What Baby Names Say About America

“Emma” rules the West Coast, while “Liam” reigns supreme in the American Midwest.

In the southeastern part of the United States, parents prefer the name “William” for boys and “Ava” for girls, according to the U.S. Social Security Administration, which compiled a list of 2018’s most popular baby names.

At the top of the list nationwide are “Liam” for boys (for the second year) and “Emma” for girls (continuing a 5-year streak). The names “Noah” and “Olivia” come in second.

While naming a child might feel like one of the most personal decisions a person can make, that choice is often heavily influenced by outside forces.

“Names say more about the parents than the kids,” Jonah Berger, a marketing professor at the University of Pennsylvania’s Wharton School, told VOA in an email. “How unique parents want to be, where in the country they were when the child was born, and what influences around them shape their lives.”

Today’s digital media-saturated world means new parents are exposed to a much broader range of potential baby names than ever before. They might be influenced by celebrities or characters from movies and television shows.
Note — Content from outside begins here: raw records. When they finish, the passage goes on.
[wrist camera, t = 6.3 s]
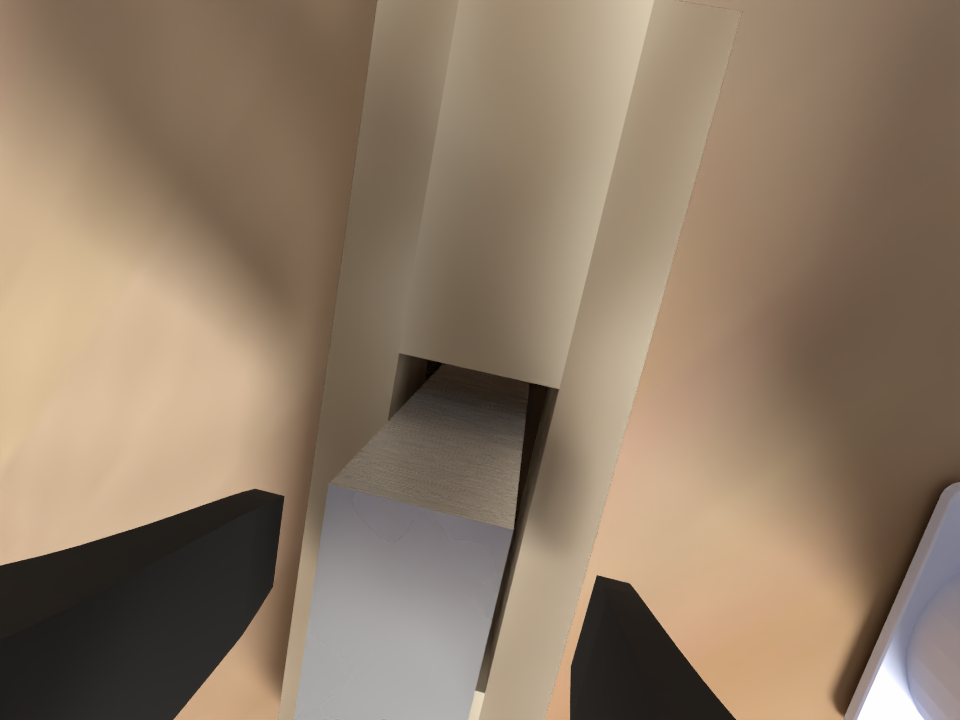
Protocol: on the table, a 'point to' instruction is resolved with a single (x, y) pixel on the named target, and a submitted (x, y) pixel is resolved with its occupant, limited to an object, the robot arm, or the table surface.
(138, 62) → the table surface
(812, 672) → the table surface
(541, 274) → the post beam
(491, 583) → the rectangular metal block
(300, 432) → the table surface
For example, the name “Arya,” from a beloved character on the “Game of Thrones” television series, ranked 119th on the list, well ahead of traditional names like “Angela” (264), “Jennifer” (345) and “Alexis” (179).

“Khaleesi,” another iconic character from the hit show, was the 549th most popular name for newborn girls, beating names like “Lisa” (891), “Christine” (926) and “Anne” (599).

“Increasingly, parents may feel that they want to — and are able to — make their own choices about forenames for their children in an expression of their sense of their own individuality and the desire to endow a distinctive and unique individuality in their children as they grow up,” sociologist Jane Pilcher, an associate professor at Nottingham Trent University in England, told VOA via email.

She refers to names as “workhorses” because they can reveal significant information about a person. But that can also have a downside.

“A forename can tell us about a person’s sex and gender, ethnicity and nationality, social class and cohort,” Pilcher says. “These social identities, unfortunately, are each linked to discrimination and inequality. So, a forename can very much impact upon a person’s experiences and opportunities.”

A 2012 study found that when science faculty from research universities were given identical applications for a laboratory manager position, they rated candidates named “John” more highly than candidates named “Jennifer.”

A person’s name often reflects their culture, and is a marker of when and where they lived, and of the prevailing social trends at the time of their birth.

Berger found that names starting with “K” became more popular after Hurricane Katrina caused catastrophic damage in New Orleans in 2005. Parents heard the name on the news so often, that its sounds or syllables became more familiar and therefore more appealing.

“Names are more likely to become popular when other, similar names have been popular recently. So, if ‘Katy’ and ‘Katherine’ have been popular, other names that start with a hard ‘K’ like ‘Kevin’ are more likely to take off,” says Berger. “Hearing a name more often makes people like it more, but if something is too popular, people avoid it.”

So, ultimately parents look for the comfort of familiarity, while also searching for a name that stands out.

American-born Meghan Markle and her husband, Prince Harry, recently named their son Archie, a name which ranked 992nd in the U.S. in 2018. It remains to be seen if that royal seal of approval will influence Archie’s U.S. popularity in 2019.